Javier wants to reestablish his relationship with Alejandra, but she rejects him. Javier decides to marry Sofía (Luz Adriana), who owns the lands next to his property at Hacienda Narvaez. Alejandra, utilizing a middleman buyer (Estela Chacón), makes an offer to Rafael Narváez for the hacienda, which he accepts to avoid bankruptcy caused by his addictions. Carmen dies being run over by a car, Rafael becomes an alcoholic, and Alejandra returns as owner of Hacienda Narváez.
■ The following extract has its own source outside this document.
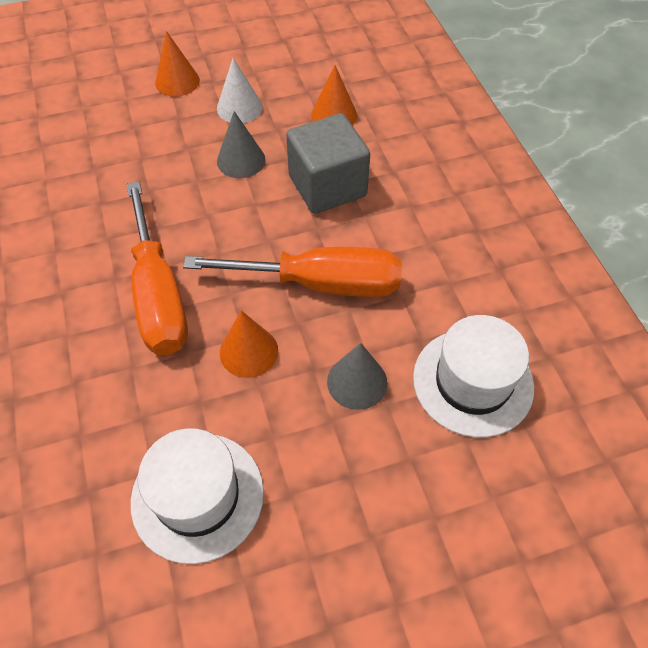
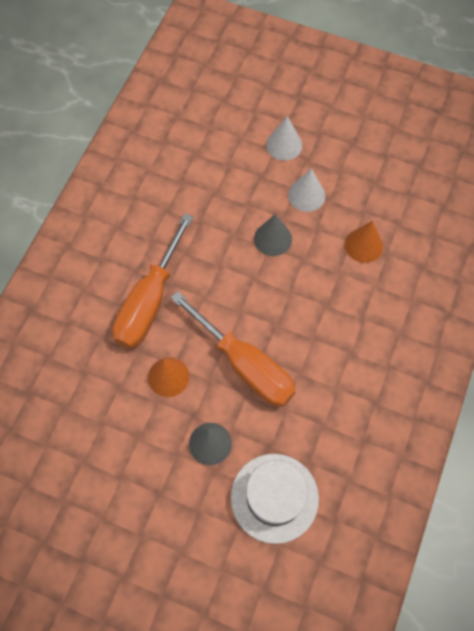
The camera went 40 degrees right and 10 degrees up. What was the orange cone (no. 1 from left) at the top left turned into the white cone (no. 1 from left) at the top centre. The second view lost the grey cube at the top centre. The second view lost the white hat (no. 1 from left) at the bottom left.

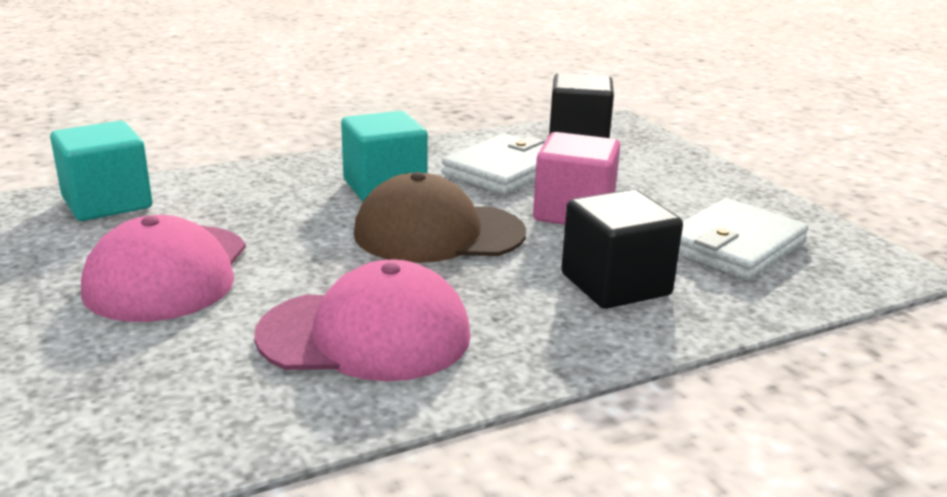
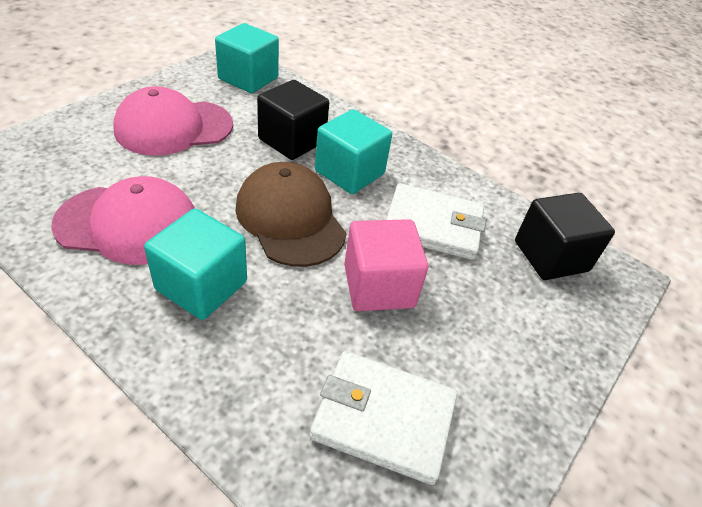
The camera went 60 degrees right and 20 degrees up. The black cube (no. 2 from left in the first image) ended up elsewhere, having gone from the centre to the top centre. The pink cap (no. 2 from left in the first image) at the centre ended up facing another way, 60 degrees counterclockwise from before. The second view gained the turquoise cube (no. 1 from left) at the middle left.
Finally, Javier divorces Sofía, begs Alejandra's forgiveness, and they marry.

==Cast==

- Helena Rojo as María Olivares / Alejandra Balmaseda (Marimar)
- Enrique Lizalde as Javier Narvaez (Sergio)
- José Luis Jimenez as Don Maximiliano Oliveres (Pancho)
- Azucena Rodríguez as Rosa
- Raymundo Capetillo as Eduardo (Arturo)
- Aurora Cortes as Santa
- Luz Adriana as Sofia (Inocencia)
- Nelly Meden as Andrea (Brenda)
- Beatriz Sheridan as Carmen Valentina Santibáñez de Narvaez (Angelica)
- Tony Carbajal as Dupre (Duarte)
- Javier Marc as Rafael Narvaez (Renato)
- Karina Duprez as Lucy (Antonieta)
- Patricia Davalos as Isabel (Isabel)
- Germán Robles as Gobernador de St Angelo (Fernando)
- Rogelio Guerra as Sultán de Omán (Rodolfo)
- René Muñoz as Mohamed
- Eugenia D'Asil as Esther
- Miguel Angel Ferriz as José Luis
- Roberto Cañedo as Don Alejandro Balmaseda (Gustavo)
- Héctor Gómez as Victor
- Laura Zapata as Violeta (Natalia)
- Odiseo Bichir as Caleta
- Héctor Cruz as Nazario
- Marcela Rubiales as Sonia
- Otto Sirgo as Alfonso del Olmo
- Magda Haller as Doña Clementina
- Rebeca Silva Graciela Bernardos as Daniela
- Jorge Fink as Padre Julian (Padre Porres)
- Gato the kitten as itself (Pulgoso the puppy)

==Other versions==
- La Indomable - First original version made in Venezuela in 1974, starring Marina Baura and Elio Rubens.
- Rosa salvaje - 1987 remake made in Mexico, starring Verónica Castro and Guillermo Capetillo.
- Marimar - Second remake made in Mexico in 1994, starring Thalía and Eduardo Capetillo.
- Abrázame muy fuerte - 2000 remake made in Mexico, starring Victoria Ruffo, Aracely Arámbula, and Fernando Colunga.
- Gata salvaje - 2002 remake made in Venezuela, starring Marlene Favela and Mario Cimarro.
- MariMar - 2007 remake in the Philippines by GMA 7, starring Marian Rivera and Dingdong Dantes.
- Tormenta en el paraíso - Third remake made in Mexico in 2007, starring Sara Maldonado and Erick Elías.
- Alma Indomable - Third remake made in Venezuela in 2010, starring Scarlet Ortiz and Jose Angel Llamas.
- Corazón indomable - Fourth remake made in Mexico in 2013, starring Ana Brenda Contreras and Daniel Arenas.
- Que te perdone Dios - 2015 remake made in Mexico, starring Rebecca Jones, Zuria Vega and Mark Tacher.
- MariMar - Fourth remake made in the Philippines in 2015 by GMA 7, starring Megan Young and Tom Rodriguez.